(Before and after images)

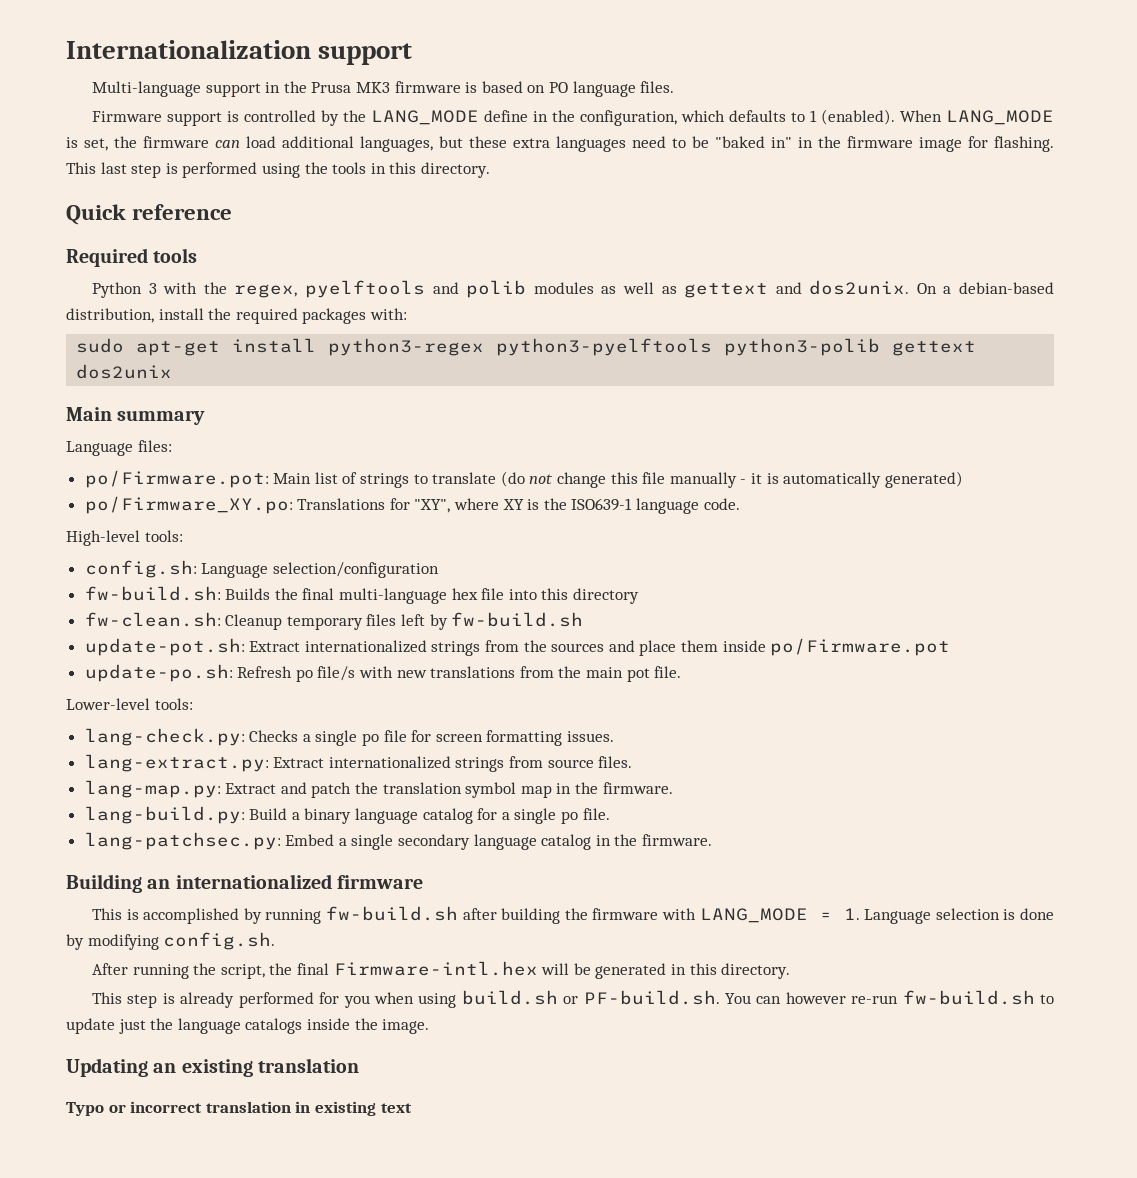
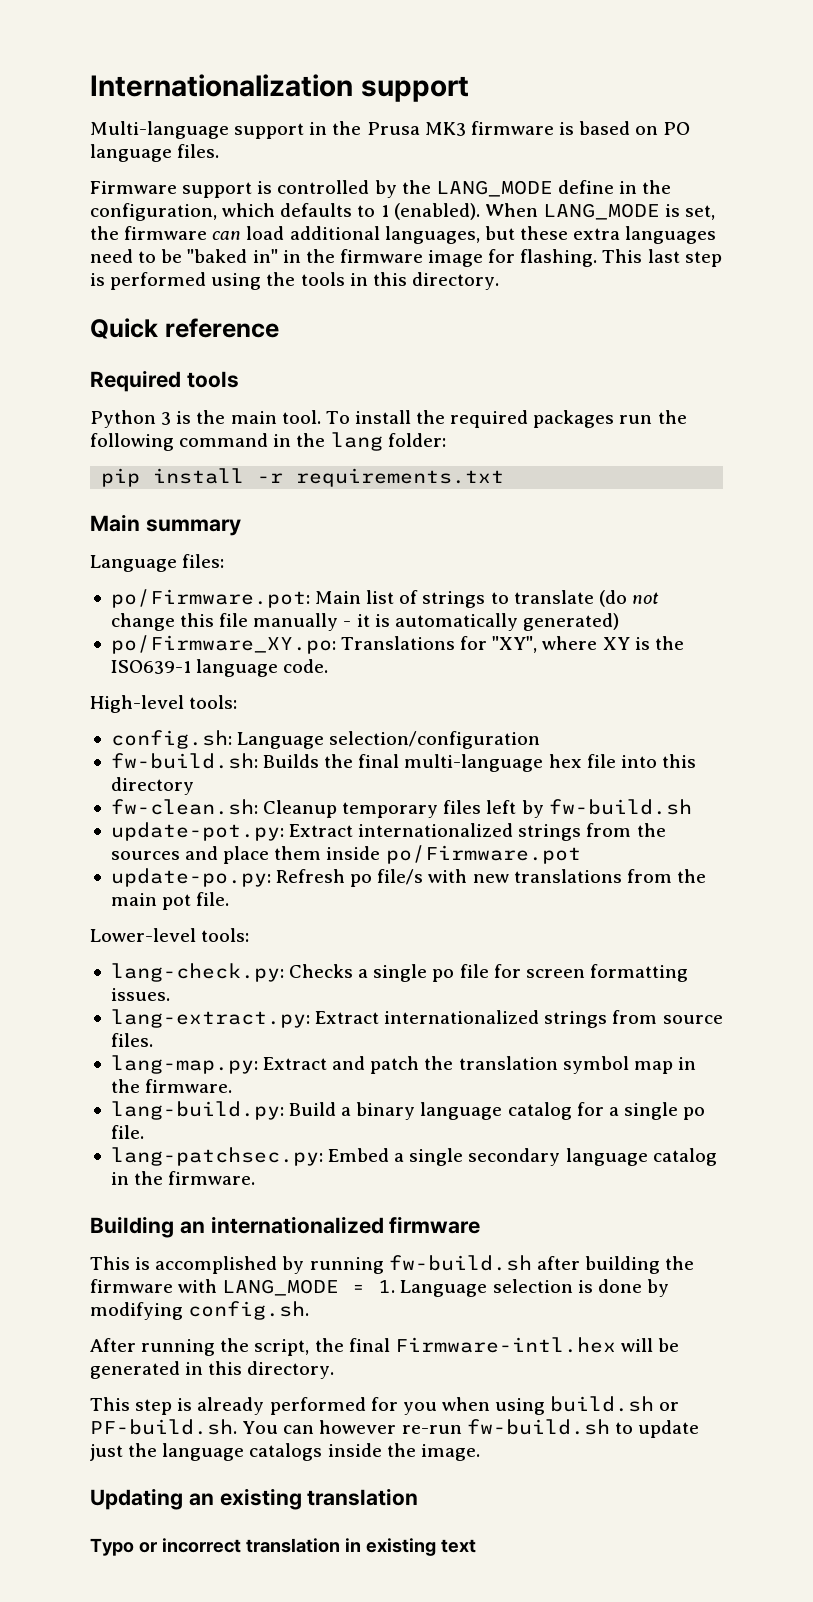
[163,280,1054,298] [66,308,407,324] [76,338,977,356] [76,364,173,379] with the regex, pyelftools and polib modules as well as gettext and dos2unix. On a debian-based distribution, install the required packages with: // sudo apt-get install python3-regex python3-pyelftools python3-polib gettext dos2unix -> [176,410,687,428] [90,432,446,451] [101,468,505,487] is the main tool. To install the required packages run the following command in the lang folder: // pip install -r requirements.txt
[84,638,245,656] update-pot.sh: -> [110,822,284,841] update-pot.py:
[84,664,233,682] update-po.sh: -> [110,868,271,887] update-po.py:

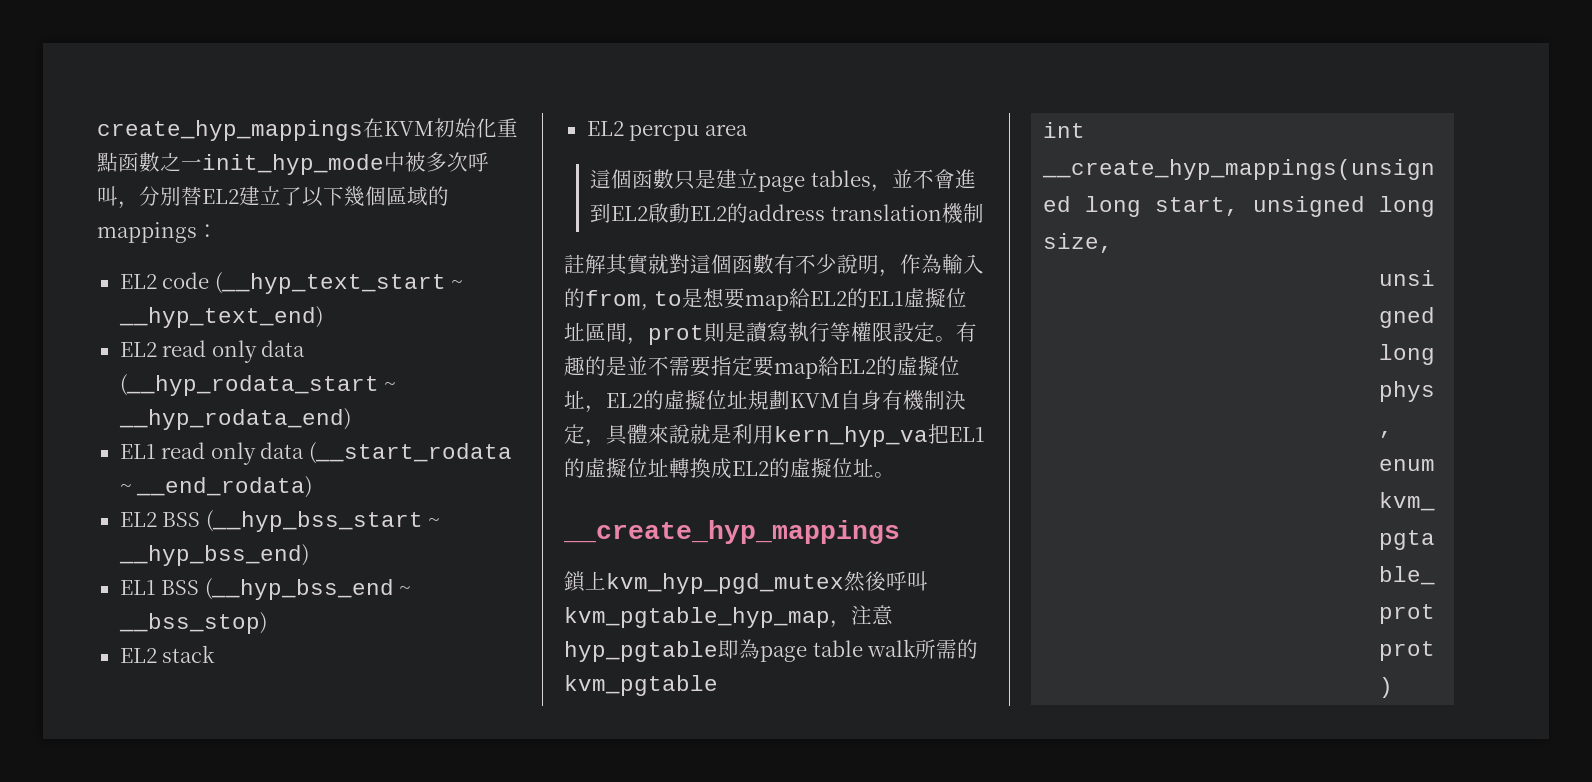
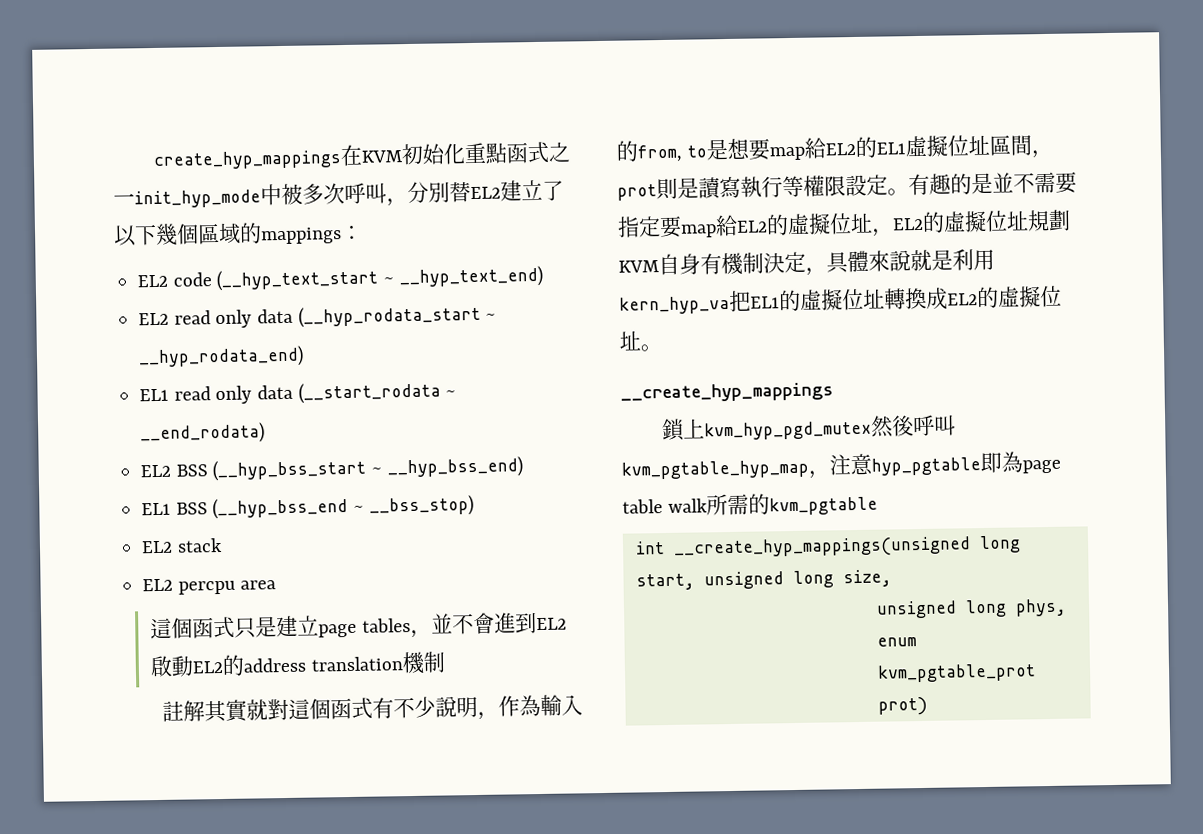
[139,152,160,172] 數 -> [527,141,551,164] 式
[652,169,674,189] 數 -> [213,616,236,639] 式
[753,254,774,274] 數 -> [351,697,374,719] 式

What the task requires: A faithful copy of the records above, without images, is what to give back.

Answer space:
[163,280,1054,298] [66,308,407,324] [76,338,977,356] [76,364,173,379] with the regex, pyelftools and polib modules as well as gettext and dos2unix. On a debian-based distribution, install the required packages with: // sudo apt-get install python3-regex python3-pyelftools python3-polib gettext dos2unix -> [176,410,687,428] [90,432,446,451] [101,468,505,487] is the main tool. To install the required packages run the following command in the lang folder: // pip install -r requirements.txt
[84,638,245,656] update-pot.sh: -> [110,822,284,841] update-pot.py:
[84,664,233,682] update-po.sh: -> [110,868,271,887] update-po.py:

[139,152,160,172] 數 -> [527,141,551,164] 式
[652,169,674,189] 數 -> [213,616,236,639] 式
[753,254,774,274] 數 -> [351,697,374,719] 式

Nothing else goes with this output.